Ce vignoble de Havelock, en Montérégie, a récolté au fil des ans une multitude de distinctions au Québec comme à l’international. Il y a de la qualité qui se produit au Québec, au Vignoble du Marathonien comme chez bon nombre d’autres vignerons méticuleux et passionnés. Pourtant, déplore Jean Joly, nombreux sont les gens qui entretiennent des préjugés persistants à l’égard des vins québécois.

Comment expliquer que les préjugés sur le vin du Québec aient la couenne si dure?
Certaines personnes ont dégusté quelque chose qu’ils n’ont pas aimé dans le passé et entretiennent depuis un préjugé, un blocage. Est-ce que tous nos vins sont bons? Comme partout, il y a des vins qui se distinguent, d’autres moins. Mais est-ce qu’on rejette l’ensemble des vins français ou argentins quand on tombe sur une bouteille moins intéressante? Il revient aux consommateurs de ne pas généraliser et à nous, vignerons, de travailler sur la qualité. On s’est pris en mains et non seulement la qualité existe, mais elle s’améliore en continu.

En quoi la qualité globale des vins québécois a-t-elle évolué dans les dernières années?
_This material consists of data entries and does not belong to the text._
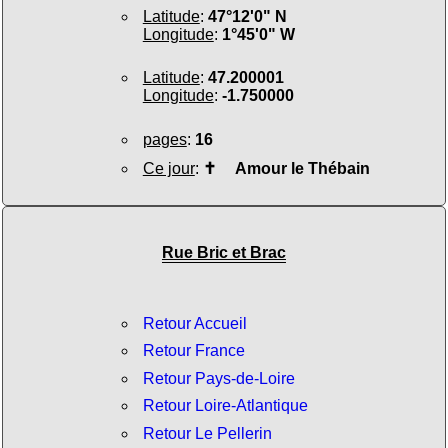
Latitude
:
47°12'0" N
Longitude
:
1°45'0" W
Latitude
:
47.200001
Longitude
:
-1.750000
pages
:
16
Ce jour
:
✝
Amour le Thébain
Rue Bric et Brac
Retour Accueil
Retour France
Retour Pays-de-Loire
Retour Loire-Atlantique
Retour Le Pellerin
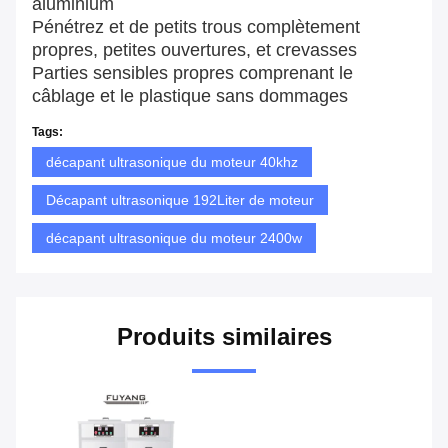
aluminium
Pénétrez et de petits trous complètement
propres, petites ouvertures, et crevasses
Parties sensibles propres comprenant le
câblage et le plastique sans dommages
Tags:
décapant ultrasonique du moteur 40khz
Décapant ultrasonique 192Liter de moteur
décapant ultrasonique du moteur 2400w
Produits similaires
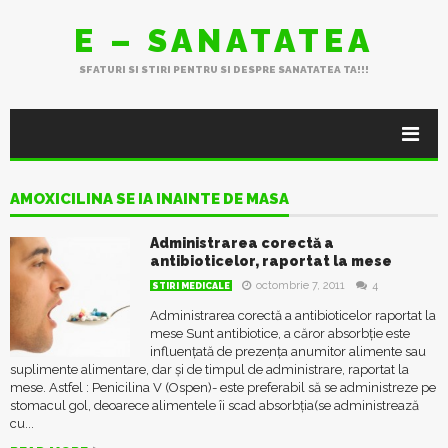
E – SANATATEA
SFATURI SI STIRI PENTRU SI DESPRE SANATATEA TA!!!
AMOXICILINA SE IA INAINTE DE MASA
Administrarea corectă a
antibioticelor, raportat la mese
octombrie 7, 2011
4
STIRI MEDICALE
Administrarea corectă a antibioticelor raportat la
mese Sunt antibiotice, a căror absorbție este
influențată de prezența anumitor alimente sau
suplimente alimentare, dar și de timpul de administrare, raportat la
mese. Astfel : Penicilina V (Ospen)- este preferabil să se administreze pe
stomacul gol, deoarece alimentele îi scad absorbția(se administrează
cu...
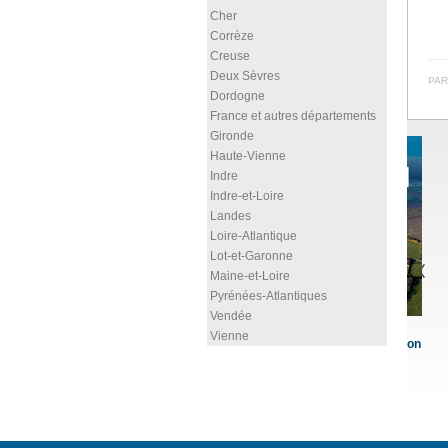
Cher
Corrèze
Creuse
Deux Sèvres
PAR
Dordogne
France et autres départements
Gironde
Haute-Vienne
Indre
Indre-et-Loire
Landes
Loire-Atlantique
Lot-et-Garonne
Maine-et-Loire
Pyrénées-Atlantiques
Vendée
Vienne
de Chassiron
Scènes de justice en
Evacués de la Moselle,
Na
que
Vienne, du Poitou médiéval
Réfugiés dans la Vienne
d'
à la ...
DUFOUR Karine
CO
Archives départementales de ...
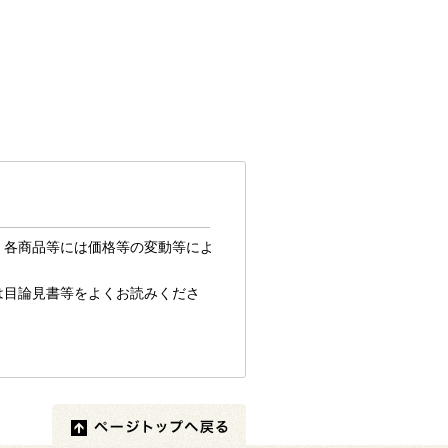
、各商品等には価格等の変動等によ
は目論見書等をよくお読みくださ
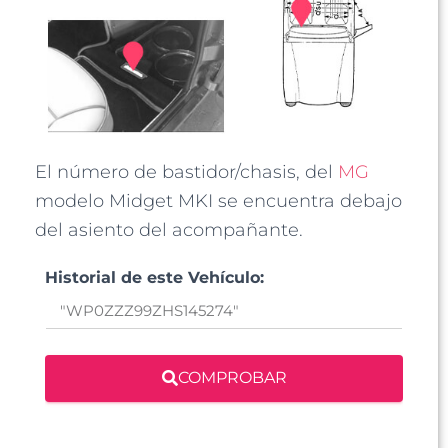
El número de bastidor/chasis, del
MG
modelo Midget MKI se encuentra debajo
del asiento del acompañante.
Historial de este Vehículo:
COMPROBAR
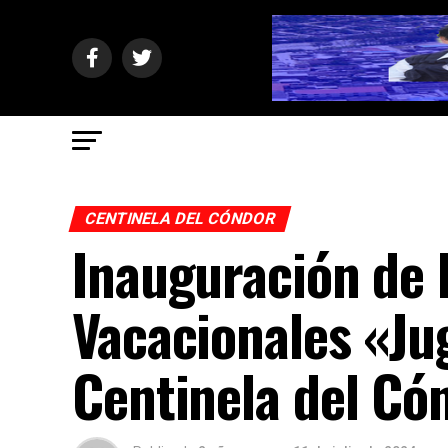
CENTINELA DEL CÓNDOR
Inauguración de 
Vacacionales «J
Centinela del Có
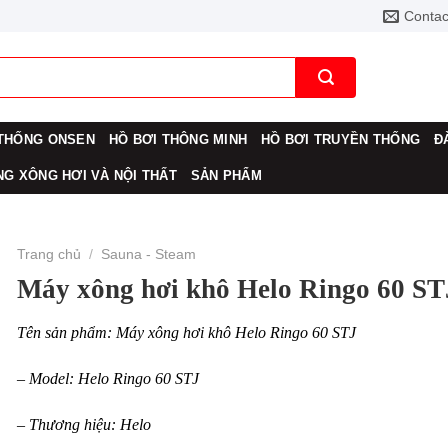
Contac
THỐNG ONSEN
HỒ BƠI THÔNG MINH
HỒ BƠI TRUYỀN THỐNG
Đ
G XÔNG HƠI VÀ NỘI THẤT
SẢN PHẨM
Trang chủ
/
Sauna - Steam
Máy xông hơi khô Helo Ringo 60 ST
Tên sản phẩm: Máy xông hơi khô Helo Ringo 60 STJ
– Model: Helo Ringo 60 STJ
– Thương hiệu: Helo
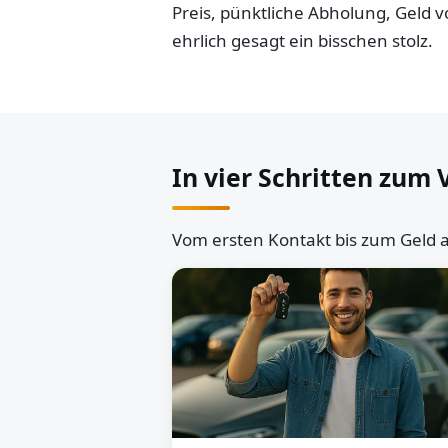
Preis, pünktliche Abholung, Geld
ehrlich gesagt ein bisschen stolz.
In vier Schritten zum 
Vom ersten Kontakt bis zum Geld a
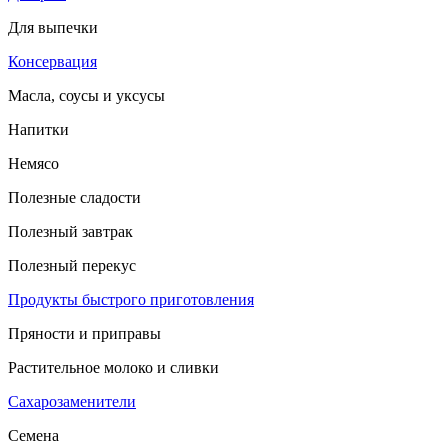
Для выпечки
Консервация
Масла, соусы и уксусы
Напитки
Немясо
Полезные сладости
Полезный завтрак
Полезный перекус
Продукты быстрого приготовления
Пряности и приправы
Растительное молоко и сливки
Сахарозаменители
Семена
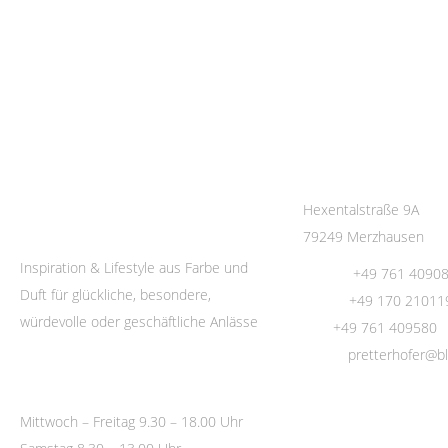
Kontakt
Hexentalstraße 9A
79249 Merzhausen
Inspiration & Lifestyle aus Farbe und
Phone:
+49 761 4090
Duft für glückliche, besondere,
Mobil:
+49 170 21011
würdevolle oder geschäftliche Anlässe
Fax:
+49 761 409580
Email:
pretterhofer@bla
Öffnungszeiten
Mittwoch – Freitag 9.30 – 18.00 Uhr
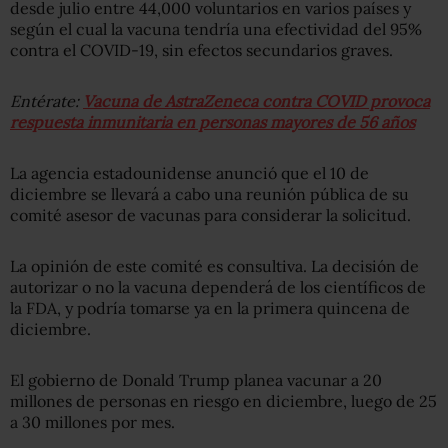
desde julio entre 44,000 voluntarios en varios países y
según el cual la vacuna tendría una efectividad del 95%
contra el COVID-19, sin efectos secundarios graves.
Entérate:
Vacuna de AstraZeneca contra COVID provoca
respuesta inmunitaria en personas mayores de 56 años
La agencia estadounidense anunció que el 10 de
diciembre se llevará a cabo una reunión pública de su
comité asesor de vacunas para considerar la solicitud.
La opinión de este comité es consultiva. La decisión de
autorizar o no la vacuna dependerá de los científicos de
la FDA, y podría tomarse ya en la primera quincena de
diciembre.
El gobierno de Donald Trump planea vacunar a 20
millones de personas en riesgo en diciembre, luego de 25
a 30 millones por mes.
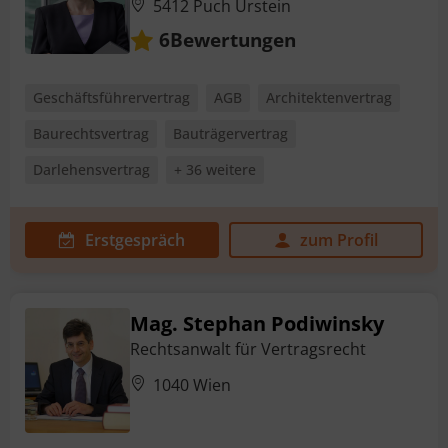
5412 Puch Urstein
Bewertungen
6
Geschäftsführervertrag
AGB
Architektenvertrag
Baurechtsvertrag
Bauträgervertrag
Darlehensvertrag
+ 36 weitere
Erstgespräch
zum Profil
Mag. Stephan Podiwinsky
Rechtsanwalt für Vertragsrecht
1040 Wien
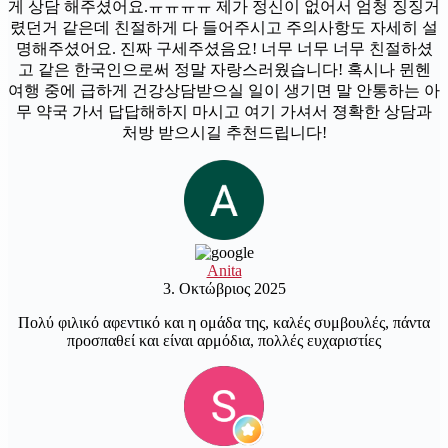
게 상담 해주셨어요.ㅠㅠㅠㅠ 제가 정신이 없어서 엄청 징징거
렸던거 같은데 친절하게 다 들어주시고 주의사항도 자세히 설
명해주셨어요. 진짜 구세주셨음요! 너무 너무 너무 친절하셨
고 같은 한국인으로써 정말 자랑스러웠습니다! 혹시나 뮌헨
여행 중에 급하게 건강상담받으실 일이 생기면 말 안통하는 아
무 약국 가서 답답해하지 마시고 여기 가셔서 졍확한 상담과
처방 받으시길 추천드립니다!
Anita
3. Οκτώβριος 2025
Πολύ φιλικό αφεντικό και η ομάδα της, καλές συμβουλές, πάντα
προσπαθεί και είναι αρμόδια, πολλές ευχαριστίες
Les vignes vieillissent, les connaissances sur les cépages hybrides et rustiques s’approfondissent, des techniques de culture et de vinification adaptées à ces cépages se perfectionnent, et davantage de vignerons procèdent à des analyses de sol pour guider le choix de vignes adaptées à leur terre plutôt que d’y aller à tâtons. Certains plantent également des cépages européens, ouvrant de nouvelles possibilités de cuvées ou d’assemblages. On est aussi plus nombreux à avoir recours à l’expertise d’agronomes et d’œnologues.
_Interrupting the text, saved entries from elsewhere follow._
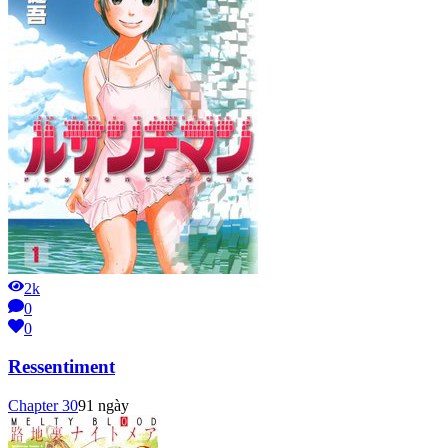
2k
0
0
Ressentiment
Chapter
30
91 ngày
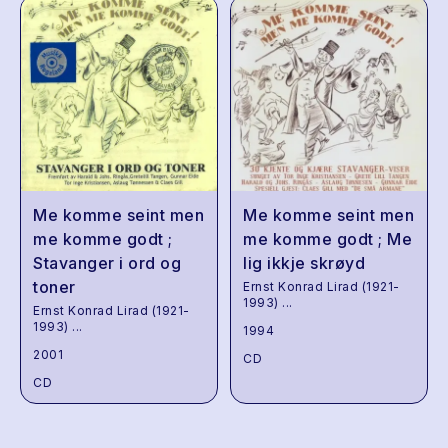
Me komme seint men
Me komme seint men
me komme godt ;
me komme godt ; Me
Stavanger i ord og
lig ikkje skrøyd
toner
Ernst Konrad Lirad (1921-
1993)
...
Ernst Konrad Lirad (1921-
1993)
...
1994
2001
CD
CD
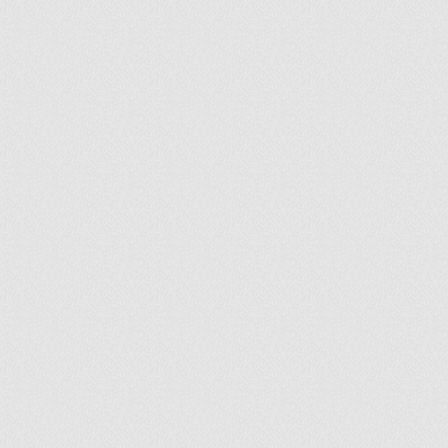
ir
artir
+
lr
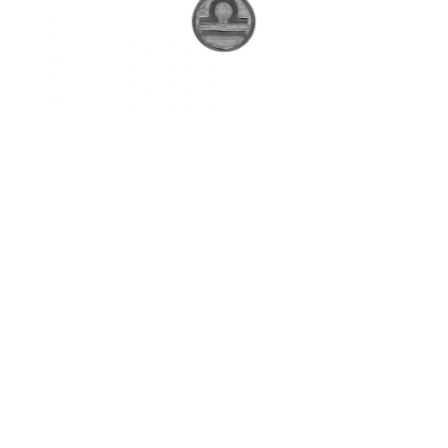
Collana Zodiac
19,00
€
9,50
€
Sale!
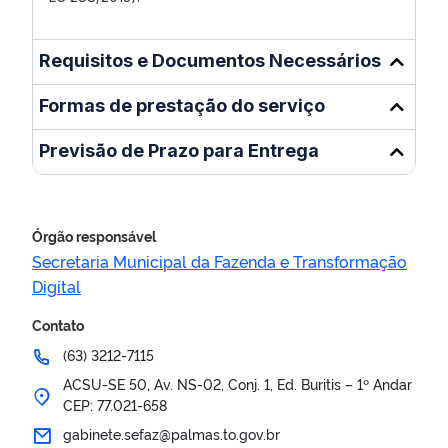
Requisitos e Documentos Necessários
Formas de prestação do serviço
Previsão de Prazo para Entrega
Órgão responsável
Secretaria Municipal da Fazenda e Transformação
Digital
Contato
(63) 3212-7115
ACSU-SE 50, Av. NS-02, Conj. 1, Ed. Buritis – 1º Andar
CEP: 77.021-658
gabinete.sefaz@palmas.to.gov.br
Depuis 2009, la certification Vins du Québec contribue à faire évoluer la qualité en assurant une traçabilité et en permettant d’identifier d’éventuels « défauts » avant que les bouteilles ne soient sur le marché. La certification est en voie de devenir une Indication géographique protégée (IGP), une appellation réservée qui bonifiera la notoriété de nos vins , qui seront d’ailleurs plus accessibles grâce à la loi 88 permettant aux vignerons de vendre directement aux épiciers.

Outre le travail sur la qualité, il faut donc aussi valoriser la personnalité unique de nos vins?
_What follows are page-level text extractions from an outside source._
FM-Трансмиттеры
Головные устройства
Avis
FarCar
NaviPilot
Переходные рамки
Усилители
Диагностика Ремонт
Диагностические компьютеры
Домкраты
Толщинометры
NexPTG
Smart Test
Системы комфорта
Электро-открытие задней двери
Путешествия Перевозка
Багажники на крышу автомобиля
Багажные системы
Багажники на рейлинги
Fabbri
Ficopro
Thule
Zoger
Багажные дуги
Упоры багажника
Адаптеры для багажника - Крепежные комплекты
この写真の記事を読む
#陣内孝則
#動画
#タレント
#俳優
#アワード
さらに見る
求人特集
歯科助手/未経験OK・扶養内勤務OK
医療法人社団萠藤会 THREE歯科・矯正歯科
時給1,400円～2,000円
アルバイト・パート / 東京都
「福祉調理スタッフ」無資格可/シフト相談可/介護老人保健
La qualité, c’est la base, mais il faut effectivement savoir parler et faire parler ce qui nous définit, transmettre notre passion et développer de la fierté pour le caractère unique de nos produits. L’exemple des fromages québécois est inspirant : les gens ont appris à les connaître et à être fiers de les acheter et de les servir. Faire tomber les barrières entre le public et les vins d’ici est un travail de longue haleine – un travail de marathonien! – mais j’ai espoir qu’on va y parvenir et je suis heureux d’y participer. Mon rêve, c’est que la consommation de vins québécois passe de 1% à 10% d’ici les 25 prochaines années. J’y crois!